SECI2143 - 02 PROBABILITY & STATISTICAL DATA ANALYSIS

Reflection on Project 2

After completing my part for the second project of Probability & Statistical Data Analysis course, I was given the chance to sit down and reflect on the process of conducting and presenting this project, along with what I learned during the completion of this project. For this project, my teammates and I were required to conduct an inference statistical analysis based on our chosen dataset. To conduct the analysis, we have chosen two datasets which we have obtained from two different websites, Data World and Science Direct.  

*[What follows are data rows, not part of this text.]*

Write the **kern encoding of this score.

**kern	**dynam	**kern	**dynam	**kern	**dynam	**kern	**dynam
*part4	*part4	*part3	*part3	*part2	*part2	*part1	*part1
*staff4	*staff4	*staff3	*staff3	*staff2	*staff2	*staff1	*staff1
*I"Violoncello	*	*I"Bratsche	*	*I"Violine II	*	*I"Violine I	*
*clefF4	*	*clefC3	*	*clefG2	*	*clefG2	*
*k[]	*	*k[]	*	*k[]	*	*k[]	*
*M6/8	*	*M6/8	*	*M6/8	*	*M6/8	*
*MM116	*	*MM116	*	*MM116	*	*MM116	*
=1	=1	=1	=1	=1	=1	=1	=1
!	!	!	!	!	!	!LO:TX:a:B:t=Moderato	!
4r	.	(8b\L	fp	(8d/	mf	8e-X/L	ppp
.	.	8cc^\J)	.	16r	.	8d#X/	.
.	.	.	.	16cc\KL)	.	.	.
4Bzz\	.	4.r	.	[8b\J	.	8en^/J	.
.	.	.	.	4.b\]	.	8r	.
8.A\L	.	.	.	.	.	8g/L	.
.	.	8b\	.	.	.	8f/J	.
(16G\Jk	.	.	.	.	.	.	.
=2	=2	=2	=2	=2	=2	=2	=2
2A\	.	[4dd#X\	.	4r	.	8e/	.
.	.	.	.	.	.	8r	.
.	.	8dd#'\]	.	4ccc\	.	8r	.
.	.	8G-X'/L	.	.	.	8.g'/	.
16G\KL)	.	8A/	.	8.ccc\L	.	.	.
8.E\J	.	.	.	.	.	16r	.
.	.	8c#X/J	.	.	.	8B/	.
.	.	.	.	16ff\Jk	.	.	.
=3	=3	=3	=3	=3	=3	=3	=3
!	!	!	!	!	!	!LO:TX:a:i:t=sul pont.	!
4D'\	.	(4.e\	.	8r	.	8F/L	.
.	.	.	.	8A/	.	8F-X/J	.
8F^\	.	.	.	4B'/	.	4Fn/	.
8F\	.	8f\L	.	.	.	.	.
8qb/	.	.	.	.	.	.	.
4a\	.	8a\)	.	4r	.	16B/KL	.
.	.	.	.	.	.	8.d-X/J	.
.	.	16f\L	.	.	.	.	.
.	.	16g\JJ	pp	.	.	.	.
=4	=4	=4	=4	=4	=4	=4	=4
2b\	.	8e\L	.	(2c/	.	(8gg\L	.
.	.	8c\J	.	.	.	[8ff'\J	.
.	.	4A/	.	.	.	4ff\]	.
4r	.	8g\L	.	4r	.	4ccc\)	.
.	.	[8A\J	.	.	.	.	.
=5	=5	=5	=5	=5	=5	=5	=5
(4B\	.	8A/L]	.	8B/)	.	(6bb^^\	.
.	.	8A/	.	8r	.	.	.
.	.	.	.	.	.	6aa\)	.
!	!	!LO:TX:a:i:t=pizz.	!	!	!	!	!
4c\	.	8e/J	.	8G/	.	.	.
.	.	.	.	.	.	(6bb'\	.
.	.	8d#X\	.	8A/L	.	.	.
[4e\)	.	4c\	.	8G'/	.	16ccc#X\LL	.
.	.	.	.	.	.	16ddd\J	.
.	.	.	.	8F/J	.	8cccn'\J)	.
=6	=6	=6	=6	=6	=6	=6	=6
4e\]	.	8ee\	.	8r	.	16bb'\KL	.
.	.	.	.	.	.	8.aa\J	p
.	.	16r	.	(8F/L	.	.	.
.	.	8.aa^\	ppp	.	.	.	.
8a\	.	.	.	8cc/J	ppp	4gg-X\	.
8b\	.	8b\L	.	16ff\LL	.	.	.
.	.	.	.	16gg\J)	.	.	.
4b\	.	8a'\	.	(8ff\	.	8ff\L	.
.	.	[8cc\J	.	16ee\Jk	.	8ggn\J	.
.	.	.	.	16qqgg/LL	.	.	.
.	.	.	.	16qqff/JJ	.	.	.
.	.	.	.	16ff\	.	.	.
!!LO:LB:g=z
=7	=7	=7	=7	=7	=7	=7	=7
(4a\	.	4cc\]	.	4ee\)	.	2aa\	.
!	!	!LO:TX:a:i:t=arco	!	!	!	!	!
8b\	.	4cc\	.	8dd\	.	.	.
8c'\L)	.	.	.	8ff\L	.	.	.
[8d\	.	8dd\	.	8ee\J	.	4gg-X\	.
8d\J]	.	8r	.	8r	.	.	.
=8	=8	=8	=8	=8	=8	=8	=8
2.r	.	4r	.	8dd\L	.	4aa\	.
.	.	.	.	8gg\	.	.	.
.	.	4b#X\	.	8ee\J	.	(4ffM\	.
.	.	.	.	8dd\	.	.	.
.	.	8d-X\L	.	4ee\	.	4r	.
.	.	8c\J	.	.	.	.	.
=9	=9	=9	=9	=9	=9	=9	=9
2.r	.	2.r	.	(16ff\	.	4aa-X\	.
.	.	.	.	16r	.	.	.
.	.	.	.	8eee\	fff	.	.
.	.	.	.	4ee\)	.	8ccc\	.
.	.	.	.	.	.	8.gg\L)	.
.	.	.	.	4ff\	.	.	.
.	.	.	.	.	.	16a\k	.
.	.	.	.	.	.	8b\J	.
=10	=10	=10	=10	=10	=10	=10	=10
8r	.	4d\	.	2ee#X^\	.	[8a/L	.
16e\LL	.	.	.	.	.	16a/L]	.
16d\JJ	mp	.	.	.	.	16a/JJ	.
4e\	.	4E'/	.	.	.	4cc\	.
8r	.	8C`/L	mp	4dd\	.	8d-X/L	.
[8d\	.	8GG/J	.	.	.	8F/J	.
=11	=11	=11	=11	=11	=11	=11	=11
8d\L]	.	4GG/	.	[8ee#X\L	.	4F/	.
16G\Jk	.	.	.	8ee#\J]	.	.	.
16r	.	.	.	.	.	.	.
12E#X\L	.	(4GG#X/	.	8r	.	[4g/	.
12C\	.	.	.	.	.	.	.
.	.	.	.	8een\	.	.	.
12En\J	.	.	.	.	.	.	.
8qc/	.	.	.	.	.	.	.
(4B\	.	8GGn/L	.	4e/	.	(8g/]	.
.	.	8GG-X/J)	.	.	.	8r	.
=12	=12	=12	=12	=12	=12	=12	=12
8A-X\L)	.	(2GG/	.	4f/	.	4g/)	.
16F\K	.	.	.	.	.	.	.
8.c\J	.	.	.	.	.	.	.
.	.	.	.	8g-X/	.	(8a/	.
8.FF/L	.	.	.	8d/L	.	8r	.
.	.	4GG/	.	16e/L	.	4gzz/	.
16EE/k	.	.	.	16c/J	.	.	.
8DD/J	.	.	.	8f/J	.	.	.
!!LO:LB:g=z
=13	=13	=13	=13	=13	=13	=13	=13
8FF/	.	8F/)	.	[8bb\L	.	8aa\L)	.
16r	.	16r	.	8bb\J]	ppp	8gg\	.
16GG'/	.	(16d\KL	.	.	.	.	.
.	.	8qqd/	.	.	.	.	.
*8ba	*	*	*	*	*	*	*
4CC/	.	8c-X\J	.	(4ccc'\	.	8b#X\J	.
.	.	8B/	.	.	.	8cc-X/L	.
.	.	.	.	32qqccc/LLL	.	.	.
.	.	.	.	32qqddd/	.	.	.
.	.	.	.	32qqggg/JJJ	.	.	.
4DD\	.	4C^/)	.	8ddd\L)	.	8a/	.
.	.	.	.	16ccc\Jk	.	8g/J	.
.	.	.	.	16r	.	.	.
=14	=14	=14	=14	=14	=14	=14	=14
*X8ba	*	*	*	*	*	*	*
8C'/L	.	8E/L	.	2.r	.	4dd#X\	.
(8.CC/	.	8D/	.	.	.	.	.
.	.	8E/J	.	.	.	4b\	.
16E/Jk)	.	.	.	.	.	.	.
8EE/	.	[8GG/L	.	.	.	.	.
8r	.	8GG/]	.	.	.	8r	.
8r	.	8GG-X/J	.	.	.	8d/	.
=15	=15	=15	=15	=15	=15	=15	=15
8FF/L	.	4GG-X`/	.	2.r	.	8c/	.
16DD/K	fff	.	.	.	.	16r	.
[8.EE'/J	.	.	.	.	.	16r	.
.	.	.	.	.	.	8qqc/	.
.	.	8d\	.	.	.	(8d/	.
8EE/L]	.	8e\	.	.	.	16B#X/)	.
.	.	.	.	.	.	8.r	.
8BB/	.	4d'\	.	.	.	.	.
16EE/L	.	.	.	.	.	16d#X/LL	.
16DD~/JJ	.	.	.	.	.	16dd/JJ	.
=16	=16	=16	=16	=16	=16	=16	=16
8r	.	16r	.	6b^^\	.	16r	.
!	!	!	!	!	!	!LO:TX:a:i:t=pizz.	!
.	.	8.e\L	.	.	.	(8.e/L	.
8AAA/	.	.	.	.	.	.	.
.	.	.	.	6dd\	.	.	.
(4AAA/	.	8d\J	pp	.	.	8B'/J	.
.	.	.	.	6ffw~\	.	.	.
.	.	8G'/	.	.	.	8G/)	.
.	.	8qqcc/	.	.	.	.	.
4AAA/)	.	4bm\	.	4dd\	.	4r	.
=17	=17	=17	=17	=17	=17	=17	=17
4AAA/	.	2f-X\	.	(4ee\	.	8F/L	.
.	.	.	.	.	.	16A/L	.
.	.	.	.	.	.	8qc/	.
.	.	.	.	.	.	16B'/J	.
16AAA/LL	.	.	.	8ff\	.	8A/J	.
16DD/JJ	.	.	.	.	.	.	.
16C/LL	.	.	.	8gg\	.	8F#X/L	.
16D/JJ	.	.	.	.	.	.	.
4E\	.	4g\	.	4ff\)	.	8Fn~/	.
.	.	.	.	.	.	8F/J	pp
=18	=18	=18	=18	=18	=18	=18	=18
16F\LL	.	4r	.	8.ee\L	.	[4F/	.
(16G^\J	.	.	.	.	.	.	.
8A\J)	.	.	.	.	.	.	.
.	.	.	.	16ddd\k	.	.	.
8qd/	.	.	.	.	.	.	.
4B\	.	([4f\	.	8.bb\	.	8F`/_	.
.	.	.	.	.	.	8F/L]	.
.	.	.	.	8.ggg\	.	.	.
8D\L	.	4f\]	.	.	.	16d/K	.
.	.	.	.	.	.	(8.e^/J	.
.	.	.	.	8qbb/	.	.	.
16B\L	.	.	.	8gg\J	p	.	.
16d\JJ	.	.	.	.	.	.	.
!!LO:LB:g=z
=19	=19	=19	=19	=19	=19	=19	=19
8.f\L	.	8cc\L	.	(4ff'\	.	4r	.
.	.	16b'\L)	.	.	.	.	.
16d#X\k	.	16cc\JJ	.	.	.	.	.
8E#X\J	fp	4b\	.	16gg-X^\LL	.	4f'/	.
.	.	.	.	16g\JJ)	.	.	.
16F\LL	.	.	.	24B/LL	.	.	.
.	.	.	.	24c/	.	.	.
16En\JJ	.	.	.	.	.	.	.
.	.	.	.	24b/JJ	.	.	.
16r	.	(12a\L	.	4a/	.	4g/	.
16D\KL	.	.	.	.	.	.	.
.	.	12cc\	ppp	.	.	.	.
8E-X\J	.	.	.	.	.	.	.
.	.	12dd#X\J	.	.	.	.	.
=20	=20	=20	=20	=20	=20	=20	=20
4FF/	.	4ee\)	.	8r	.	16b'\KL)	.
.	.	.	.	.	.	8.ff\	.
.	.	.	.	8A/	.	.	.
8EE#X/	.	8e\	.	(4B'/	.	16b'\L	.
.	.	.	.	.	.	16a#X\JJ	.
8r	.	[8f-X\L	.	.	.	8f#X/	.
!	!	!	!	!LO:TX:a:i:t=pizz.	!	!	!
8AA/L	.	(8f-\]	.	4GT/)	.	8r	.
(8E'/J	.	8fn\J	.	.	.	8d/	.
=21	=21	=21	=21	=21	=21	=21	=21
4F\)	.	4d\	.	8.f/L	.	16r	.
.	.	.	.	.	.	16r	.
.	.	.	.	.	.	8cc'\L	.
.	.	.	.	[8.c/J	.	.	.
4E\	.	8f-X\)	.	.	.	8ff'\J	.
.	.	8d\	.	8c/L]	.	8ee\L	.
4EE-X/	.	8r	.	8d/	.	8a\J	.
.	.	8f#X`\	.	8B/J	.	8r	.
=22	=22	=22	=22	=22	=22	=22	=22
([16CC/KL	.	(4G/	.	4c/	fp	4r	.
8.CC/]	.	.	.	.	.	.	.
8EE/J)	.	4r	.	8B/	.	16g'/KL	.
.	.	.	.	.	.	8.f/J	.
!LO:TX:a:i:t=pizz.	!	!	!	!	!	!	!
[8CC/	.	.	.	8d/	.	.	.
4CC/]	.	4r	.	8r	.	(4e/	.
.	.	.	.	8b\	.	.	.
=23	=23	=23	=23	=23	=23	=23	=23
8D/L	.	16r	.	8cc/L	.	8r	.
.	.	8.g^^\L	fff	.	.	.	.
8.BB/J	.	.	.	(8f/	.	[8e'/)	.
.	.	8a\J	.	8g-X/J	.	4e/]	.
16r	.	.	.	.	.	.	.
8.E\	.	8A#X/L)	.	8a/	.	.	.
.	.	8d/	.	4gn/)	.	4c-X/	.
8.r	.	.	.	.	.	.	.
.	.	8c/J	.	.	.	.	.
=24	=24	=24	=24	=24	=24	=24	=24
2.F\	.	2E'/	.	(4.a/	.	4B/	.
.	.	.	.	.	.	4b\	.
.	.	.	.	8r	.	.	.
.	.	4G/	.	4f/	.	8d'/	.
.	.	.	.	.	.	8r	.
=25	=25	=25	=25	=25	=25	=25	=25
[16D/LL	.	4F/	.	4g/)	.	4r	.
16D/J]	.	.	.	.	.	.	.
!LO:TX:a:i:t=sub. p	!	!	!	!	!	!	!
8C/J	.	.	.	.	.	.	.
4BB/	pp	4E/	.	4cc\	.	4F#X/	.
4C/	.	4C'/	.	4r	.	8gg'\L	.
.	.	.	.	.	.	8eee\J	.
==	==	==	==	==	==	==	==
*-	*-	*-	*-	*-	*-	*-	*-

The title of the first dataset chosen is ‘Instagram Most Followed’. This dataset is a secondary data source that we have retrieved from Data World website. It shows the top 100 Instagram users, that includes brands and celebrities. We have obtained information regarding eight different variables which include Rank, Brand, Categories 1, Categories 2, Followers (Millions), Engagement Rates, iPosts on Hashtag, and Media Posted. Before we were able to proceed and continue using this dataset, one of my group members volunteered to ask our lecturer, Dr Nor Azizah Ali, whether this dataset is suitable for our analysis, which she approved. Dr Nor Azizah Ali has been guiding us throughout the completion of this project and she has definitely been a great influence to all of us. After the approval of our lecturer, my teammates and I held several online discussions to discuss on how we will be conducting the analysis, along with task division. Each of us has been assigned one type of data analysis to be conducted. I was responsible to do the regression test. The second dataset chosen is a secondary data source retrieved from the Science Direct website. The title of this dataset is ‘Johor Violent Crimes by Years’ and the main reason why we needed to choose an additional dataset is because the first dataset was not suitable for conducting Chi Square Test of Independence. This dataset shows the type of violent crimes that happened in Johor from the year 2006 to 2017. After successfully conducting the analysis, we have presented our data by producing a short video of us explaining our findings.

During the completion of this project, I have initially encountered several misunderstandings of how I should be conducting the analysis, but with the guidance of my lecturer and fellow friends, I have gained more clarity and understanding. My teammates and I would frequently ask each other questions regarding this project so that we stay on the right track. We helped each other every time any of us encountered problems. One important trait that I learned while conducting the analysis is definitely problem-solving skills. I had the opportunity to learn how to use the R programming software to complete this project. R programming software is an effective tool that everyone can use for data analysis.

To conclude my reflection, I can happily say that this project has helped me improved and enhanced my problem-solving skills. The most important part is I got to improve my ability to code in R programming.